- **Your objective**:
For each line of the listing below that contains the string "lines", copy the line.

==== Exercise inputs ====

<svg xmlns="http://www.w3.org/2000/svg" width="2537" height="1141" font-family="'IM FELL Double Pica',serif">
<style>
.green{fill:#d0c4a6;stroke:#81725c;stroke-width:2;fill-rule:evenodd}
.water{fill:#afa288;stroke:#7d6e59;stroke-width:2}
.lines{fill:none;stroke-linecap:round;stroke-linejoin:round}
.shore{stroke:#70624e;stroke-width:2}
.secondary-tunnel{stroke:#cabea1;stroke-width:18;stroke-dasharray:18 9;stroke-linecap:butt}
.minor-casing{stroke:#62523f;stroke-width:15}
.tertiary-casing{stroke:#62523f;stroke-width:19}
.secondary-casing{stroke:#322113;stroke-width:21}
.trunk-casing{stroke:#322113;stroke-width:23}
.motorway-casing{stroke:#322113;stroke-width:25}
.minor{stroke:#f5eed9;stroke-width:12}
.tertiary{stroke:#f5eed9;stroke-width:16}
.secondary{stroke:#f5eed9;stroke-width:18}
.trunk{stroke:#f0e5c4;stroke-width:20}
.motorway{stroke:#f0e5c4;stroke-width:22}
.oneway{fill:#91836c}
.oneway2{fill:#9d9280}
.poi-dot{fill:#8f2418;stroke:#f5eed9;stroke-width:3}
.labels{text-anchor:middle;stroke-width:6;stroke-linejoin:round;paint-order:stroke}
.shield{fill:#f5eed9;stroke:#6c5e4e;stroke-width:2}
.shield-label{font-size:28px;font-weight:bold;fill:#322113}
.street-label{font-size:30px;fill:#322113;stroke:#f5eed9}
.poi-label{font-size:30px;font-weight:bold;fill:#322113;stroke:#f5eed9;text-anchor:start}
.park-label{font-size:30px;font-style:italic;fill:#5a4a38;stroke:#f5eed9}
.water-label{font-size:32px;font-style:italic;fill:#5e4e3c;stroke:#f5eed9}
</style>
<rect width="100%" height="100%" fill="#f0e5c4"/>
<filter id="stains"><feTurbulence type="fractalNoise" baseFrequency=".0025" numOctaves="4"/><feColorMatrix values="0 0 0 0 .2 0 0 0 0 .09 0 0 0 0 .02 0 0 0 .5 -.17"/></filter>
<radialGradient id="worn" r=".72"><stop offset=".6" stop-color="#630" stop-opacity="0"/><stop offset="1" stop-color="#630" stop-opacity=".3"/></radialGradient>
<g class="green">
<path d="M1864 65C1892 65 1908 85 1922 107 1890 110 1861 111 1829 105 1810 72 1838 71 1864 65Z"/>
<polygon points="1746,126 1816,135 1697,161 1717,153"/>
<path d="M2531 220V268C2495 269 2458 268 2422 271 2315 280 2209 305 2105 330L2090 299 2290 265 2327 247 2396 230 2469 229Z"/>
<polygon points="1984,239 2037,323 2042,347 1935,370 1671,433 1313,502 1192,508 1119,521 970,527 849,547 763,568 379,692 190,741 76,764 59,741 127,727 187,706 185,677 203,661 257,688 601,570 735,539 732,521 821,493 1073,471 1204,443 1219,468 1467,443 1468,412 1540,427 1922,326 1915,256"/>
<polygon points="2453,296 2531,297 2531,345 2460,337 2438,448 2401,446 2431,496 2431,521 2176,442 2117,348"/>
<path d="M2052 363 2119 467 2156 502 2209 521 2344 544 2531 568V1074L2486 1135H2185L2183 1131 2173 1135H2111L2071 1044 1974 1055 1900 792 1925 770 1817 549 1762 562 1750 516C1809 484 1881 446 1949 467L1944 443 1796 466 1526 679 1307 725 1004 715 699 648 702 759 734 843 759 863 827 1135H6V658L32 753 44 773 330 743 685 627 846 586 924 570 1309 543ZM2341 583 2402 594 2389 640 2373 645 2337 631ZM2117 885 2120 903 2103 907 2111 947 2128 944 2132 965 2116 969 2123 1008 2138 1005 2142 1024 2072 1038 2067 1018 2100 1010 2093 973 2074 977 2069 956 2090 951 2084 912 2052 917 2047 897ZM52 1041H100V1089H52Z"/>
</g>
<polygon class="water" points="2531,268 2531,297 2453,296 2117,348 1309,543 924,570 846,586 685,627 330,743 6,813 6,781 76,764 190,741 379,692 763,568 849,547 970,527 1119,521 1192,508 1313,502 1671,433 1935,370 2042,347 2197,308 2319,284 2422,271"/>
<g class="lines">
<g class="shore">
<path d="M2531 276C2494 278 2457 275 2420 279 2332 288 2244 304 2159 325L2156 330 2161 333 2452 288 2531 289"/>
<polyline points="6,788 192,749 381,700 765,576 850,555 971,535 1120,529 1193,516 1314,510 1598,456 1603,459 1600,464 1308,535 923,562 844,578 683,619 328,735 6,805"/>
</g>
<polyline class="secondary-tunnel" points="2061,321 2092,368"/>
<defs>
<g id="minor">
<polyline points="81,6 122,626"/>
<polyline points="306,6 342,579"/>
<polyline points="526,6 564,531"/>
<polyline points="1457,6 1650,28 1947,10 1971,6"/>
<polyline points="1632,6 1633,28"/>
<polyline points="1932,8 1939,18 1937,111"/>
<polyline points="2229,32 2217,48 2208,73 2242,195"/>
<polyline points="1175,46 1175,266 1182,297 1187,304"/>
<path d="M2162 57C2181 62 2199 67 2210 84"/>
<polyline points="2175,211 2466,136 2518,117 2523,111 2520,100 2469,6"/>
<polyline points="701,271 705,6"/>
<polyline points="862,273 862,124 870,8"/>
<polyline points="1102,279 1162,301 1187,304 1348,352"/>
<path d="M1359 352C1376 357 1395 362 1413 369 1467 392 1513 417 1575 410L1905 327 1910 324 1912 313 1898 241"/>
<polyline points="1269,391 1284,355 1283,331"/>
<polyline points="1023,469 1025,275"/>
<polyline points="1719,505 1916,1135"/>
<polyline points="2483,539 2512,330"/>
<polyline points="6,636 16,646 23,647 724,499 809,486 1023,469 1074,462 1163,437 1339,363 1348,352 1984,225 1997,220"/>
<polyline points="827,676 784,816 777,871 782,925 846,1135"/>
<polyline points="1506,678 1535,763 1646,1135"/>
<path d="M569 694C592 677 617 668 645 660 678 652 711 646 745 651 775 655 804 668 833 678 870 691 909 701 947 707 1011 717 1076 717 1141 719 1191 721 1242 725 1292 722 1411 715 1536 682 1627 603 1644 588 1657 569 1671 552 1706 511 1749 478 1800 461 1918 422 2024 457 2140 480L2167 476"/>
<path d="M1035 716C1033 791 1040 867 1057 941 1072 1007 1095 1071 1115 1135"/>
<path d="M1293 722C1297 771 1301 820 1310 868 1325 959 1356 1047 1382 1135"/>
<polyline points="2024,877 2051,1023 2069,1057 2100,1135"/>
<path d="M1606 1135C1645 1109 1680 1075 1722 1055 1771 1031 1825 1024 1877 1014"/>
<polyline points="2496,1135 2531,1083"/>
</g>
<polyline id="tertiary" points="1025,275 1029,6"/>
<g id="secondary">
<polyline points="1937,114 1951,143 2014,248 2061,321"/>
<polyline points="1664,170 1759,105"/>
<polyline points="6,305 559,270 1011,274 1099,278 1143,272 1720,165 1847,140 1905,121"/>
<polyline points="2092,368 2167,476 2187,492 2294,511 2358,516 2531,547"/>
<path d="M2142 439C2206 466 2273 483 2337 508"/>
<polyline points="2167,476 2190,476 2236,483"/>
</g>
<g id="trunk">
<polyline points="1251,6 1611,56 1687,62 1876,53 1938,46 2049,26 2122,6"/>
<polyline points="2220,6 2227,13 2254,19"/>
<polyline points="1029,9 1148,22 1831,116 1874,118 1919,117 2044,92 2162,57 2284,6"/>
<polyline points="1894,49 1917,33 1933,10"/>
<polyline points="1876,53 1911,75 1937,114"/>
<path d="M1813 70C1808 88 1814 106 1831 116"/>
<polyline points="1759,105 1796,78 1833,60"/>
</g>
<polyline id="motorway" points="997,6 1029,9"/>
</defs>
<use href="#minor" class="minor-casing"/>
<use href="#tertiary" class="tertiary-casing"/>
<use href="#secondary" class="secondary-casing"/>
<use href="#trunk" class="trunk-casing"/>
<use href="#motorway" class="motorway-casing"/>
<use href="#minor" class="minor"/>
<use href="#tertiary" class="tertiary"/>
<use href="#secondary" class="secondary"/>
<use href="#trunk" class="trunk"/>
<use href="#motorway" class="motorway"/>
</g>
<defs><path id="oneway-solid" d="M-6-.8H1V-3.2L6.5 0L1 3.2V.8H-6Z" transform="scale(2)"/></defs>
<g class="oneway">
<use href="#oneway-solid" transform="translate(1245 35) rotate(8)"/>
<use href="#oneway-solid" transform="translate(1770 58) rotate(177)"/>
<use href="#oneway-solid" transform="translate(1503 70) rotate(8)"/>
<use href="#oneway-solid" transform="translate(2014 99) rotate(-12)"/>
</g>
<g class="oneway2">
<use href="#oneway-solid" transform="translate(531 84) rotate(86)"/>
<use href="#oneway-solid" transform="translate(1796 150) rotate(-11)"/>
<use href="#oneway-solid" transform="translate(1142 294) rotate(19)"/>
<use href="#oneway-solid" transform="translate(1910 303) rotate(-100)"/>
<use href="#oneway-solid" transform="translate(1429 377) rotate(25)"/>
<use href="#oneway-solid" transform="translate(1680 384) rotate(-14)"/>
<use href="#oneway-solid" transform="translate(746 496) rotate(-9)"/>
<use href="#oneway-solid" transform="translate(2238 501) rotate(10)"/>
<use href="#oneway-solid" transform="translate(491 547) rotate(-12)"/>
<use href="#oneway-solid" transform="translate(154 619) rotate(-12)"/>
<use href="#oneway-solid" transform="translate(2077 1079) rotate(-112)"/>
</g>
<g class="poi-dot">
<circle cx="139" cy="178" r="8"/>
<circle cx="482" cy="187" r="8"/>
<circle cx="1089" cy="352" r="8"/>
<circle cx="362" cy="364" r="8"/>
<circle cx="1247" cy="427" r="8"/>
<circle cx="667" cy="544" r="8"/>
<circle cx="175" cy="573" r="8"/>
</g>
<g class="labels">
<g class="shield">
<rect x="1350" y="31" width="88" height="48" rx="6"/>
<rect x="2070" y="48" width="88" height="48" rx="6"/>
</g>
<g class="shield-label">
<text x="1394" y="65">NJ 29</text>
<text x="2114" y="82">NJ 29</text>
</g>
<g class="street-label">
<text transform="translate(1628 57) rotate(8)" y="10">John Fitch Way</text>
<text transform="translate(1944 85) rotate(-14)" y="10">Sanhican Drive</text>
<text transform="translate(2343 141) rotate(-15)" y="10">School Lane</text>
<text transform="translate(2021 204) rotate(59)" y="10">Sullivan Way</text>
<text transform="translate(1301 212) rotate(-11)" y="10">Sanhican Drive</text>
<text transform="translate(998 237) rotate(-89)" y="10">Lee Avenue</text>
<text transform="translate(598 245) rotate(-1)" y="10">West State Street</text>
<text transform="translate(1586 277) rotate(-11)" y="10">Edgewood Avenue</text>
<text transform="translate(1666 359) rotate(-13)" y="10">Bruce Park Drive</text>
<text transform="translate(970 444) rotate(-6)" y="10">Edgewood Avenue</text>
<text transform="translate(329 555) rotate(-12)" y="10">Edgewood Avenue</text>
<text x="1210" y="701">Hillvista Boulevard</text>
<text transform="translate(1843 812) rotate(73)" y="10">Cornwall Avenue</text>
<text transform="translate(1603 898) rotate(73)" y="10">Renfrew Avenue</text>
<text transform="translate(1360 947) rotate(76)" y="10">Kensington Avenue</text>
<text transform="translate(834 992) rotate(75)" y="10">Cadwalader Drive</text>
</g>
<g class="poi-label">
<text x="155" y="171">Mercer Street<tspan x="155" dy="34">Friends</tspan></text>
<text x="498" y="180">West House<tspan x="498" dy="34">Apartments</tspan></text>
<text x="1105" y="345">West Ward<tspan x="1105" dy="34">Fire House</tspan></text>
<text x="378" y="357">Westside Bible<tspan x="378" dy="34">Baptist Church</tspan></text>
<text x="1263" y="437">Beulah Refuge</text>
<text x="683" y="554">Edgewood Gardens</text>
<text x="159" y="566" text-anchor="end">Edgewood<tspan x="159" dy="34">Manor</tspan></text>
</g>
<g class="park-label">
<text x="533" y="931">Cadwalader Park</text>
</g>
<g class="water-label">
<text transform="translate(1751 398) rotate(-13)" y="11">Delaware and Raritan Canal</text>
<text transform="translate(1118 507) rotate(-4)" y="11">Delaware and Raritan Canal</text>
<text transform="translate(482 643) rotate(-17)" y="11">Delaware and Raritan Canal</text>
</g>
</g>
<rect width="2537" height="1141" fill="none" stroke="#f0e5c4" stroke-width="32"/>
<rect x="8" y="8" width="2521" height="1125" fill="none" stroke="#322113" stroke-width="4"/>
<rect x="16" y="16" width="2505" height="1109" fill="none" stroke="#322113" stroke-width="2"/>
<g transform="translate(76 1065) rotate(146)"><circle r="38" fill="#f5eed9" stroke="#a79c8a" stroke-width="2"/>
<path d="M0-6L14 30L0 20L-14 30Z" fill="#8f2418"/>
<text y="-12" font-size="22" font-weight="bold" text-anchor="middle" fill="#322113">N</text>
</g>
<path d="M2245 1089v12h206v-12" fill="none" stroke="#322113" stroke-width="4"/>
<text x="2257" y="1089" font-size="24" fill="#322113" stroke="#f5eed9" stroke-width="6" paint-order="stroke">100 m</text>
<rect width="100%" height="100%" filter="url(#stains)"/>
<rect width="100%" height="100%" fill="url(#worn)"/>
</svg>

====

- **Solution**:
.lines{fill:none;stroke-linecap:round;stroke-linejoin:round}
<g class="lines">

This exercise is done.